London: Frederick Warne & Co. Ltd., 1900. Item #02951
"There was an Old Person of Hove, who Frequented the Depths of a Grove;
Where he Studied his Books, with the Wrens and the Rooks,
That Tranquil Old Person of Hove."
LEAR, Edward. The Book of Nonsense to Which is Added More Nonsense. With all the original pictures and verses. London: Frederick Warne & Co. Ltd., [n.d., ca. 1900].
Copyright edition. Oblong quarto (8 x 9 7/8 inches; 202 x 250 mm.). 304 unnumbered pages, with 109 illustrated limericks in the first part and 103 in the second part.
Publishers brown cloth over beveled boards, front cover decorated and lettered in black, spine lettered in gilt. Minimal wear to extremities. An excellent copy.
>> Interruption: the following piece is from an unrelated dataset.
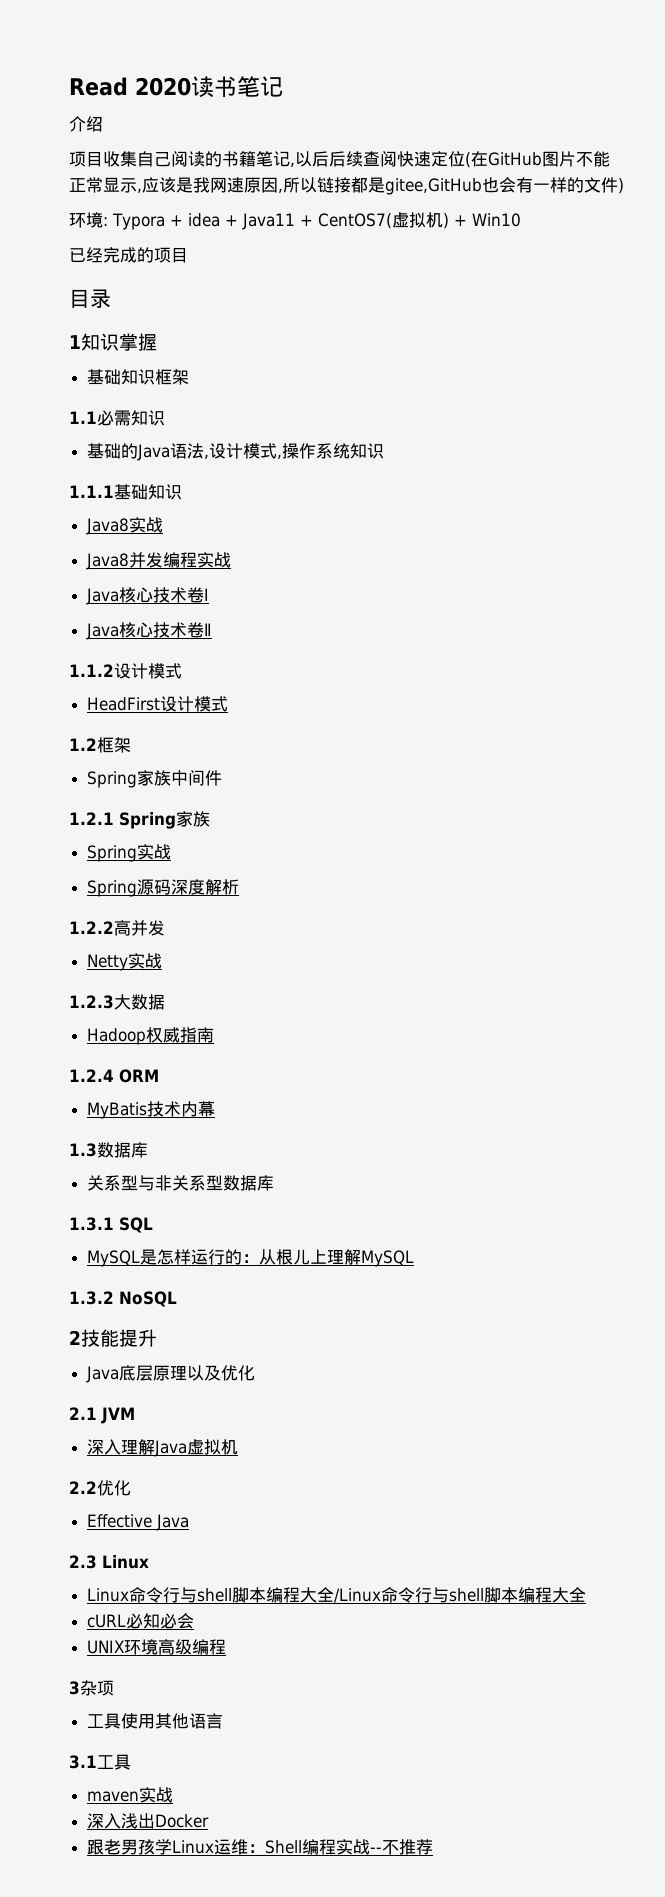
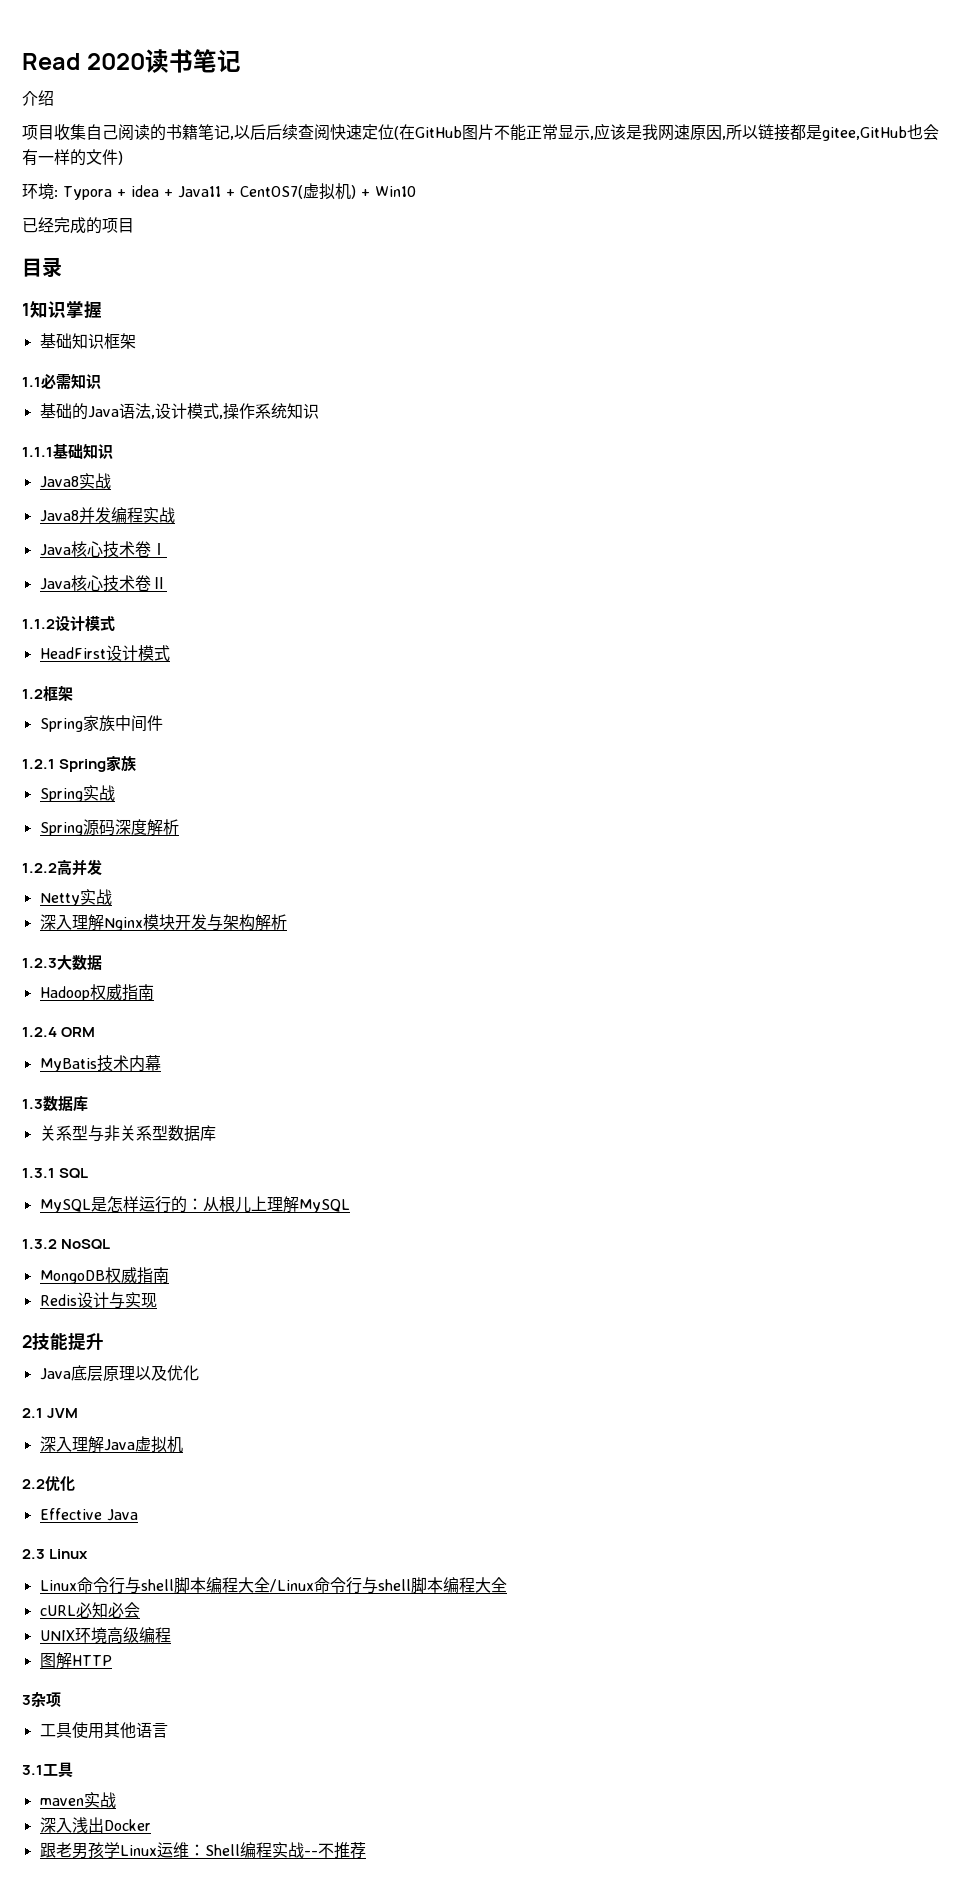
(163, 961) none -> [39,914,287,931] // 深入理解Nginx模块开发与架构解析
(177, 1299) none -> [39,1267,169,1284] [39,1292,157,1309] // MongoDB权威指南 // Redis设计与实现
(227, 1647) none -> [39,1652,112,1669] // 图解HTTP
“The publication in 1846 of Edward Lear’s A Book of Nonsense heralded the arrival of a new literary genre. For centuries nonsense had flourished in the folk tradition of many countries—snatches of it are found in the plays of Aristophanes and Shakespeare, a setting down of the traditional utterances of the Fool. In England such oral nonsense was handed on from generation to generation in nursery rhymes and mummers’ plays, and it was not until 1846—at a time when the oral tradition was beginning to disappear—that Old Derry down Derry, the traditional fool of the mummers, appeared as the author of A Book of Nonsense, and nonsense was brought into the literary fold…The limericks which make up the first edition were written and illustrated during the 1830s, but were not published until February 10th, 1846” (Vivian Noakes, Introduction to Nonsensus, compiled by Justin G. Schiller).